Taco Bell Is Testing A New Plant-Based Taco. Here's Where To Try It

No one knows what people want like fast food restaurants. By 2019, Red Robin, White Castle, and Burger King already had Impossible Burgers on the menu, and the number of participating restaurants hawking alternative-meat items has only risen (via Delish). According to Uproxx, you can now pick up alternative meat menu items at fast food chains as diverse as A&W, Carl's Jr., Del Taco, and Dunkin'.
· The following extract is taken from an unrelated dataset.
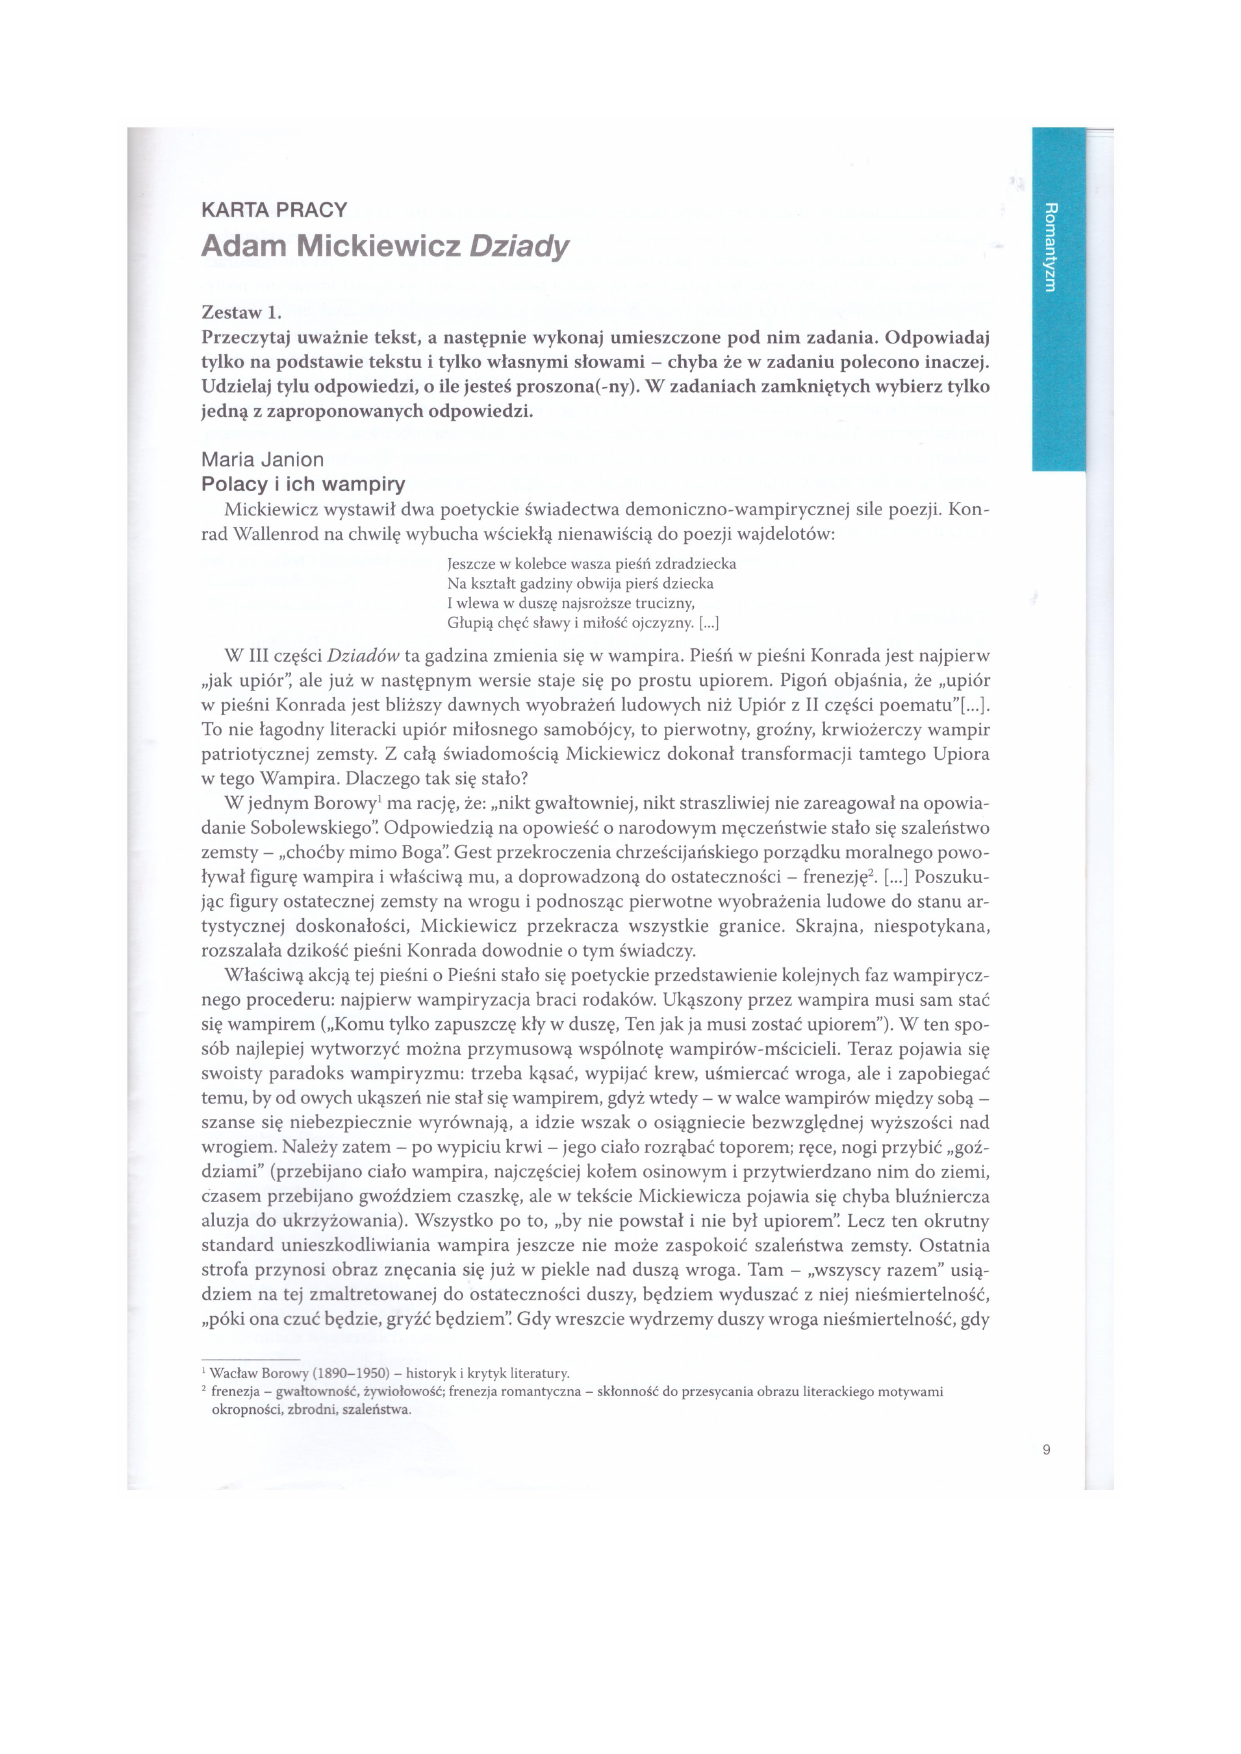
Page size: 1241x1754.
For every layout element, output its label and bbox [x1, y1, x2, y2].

picture [118, 118, 1123, 1499]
Taco Bell now looks to join the fray with their latest creation. According to Chew Boom, Taco Bell has started testing out its Cravetarian Taco. This new taco is loaded with shredded cheddar cheese, lettuce, tomatoes, sour cream, and a proprietary plant-based meat made from peas and chickpeas, all loaded into a crunchy corn taco shell. The meat alternative only appears at a single Taco Bell located in Tustin, California, but if the mood strikes, you can swap out any meat in any item for the new plant-based protein. The Cravetarian Taco is now available for $2.19, but if you choose to sub in some of the new certified vegan protein to any of Taco Bell's standard fare, you won't face any additional charges.

A new world of flavor for Tex-Mex fans

If the product takes off at the test location in Tustin, California, Taco Bell fans might be able to see this new item on menus nationwide sooner rather than later. According to CNBC, Taco Bell had teased consumers with a new plant-centric Beyond Meat menu item in January, and it looks like they have finally made good on that claim. The item tests until April 29th, meaning you only have a short time to try it out or plan a road trip to get a taste of the new potential item. With any luck, you might also see this alternative protein hit menus at other Yum brand restaurants, like Pizza Hut and KFC.

If you're not anywhere near Tustin in the next few weeks, with a bit of luck, you can enjoy a Cravetarian Taco nationwide in the future. If the test phase goes well, you can see how the alternative protein holds up against other plant-based competitors.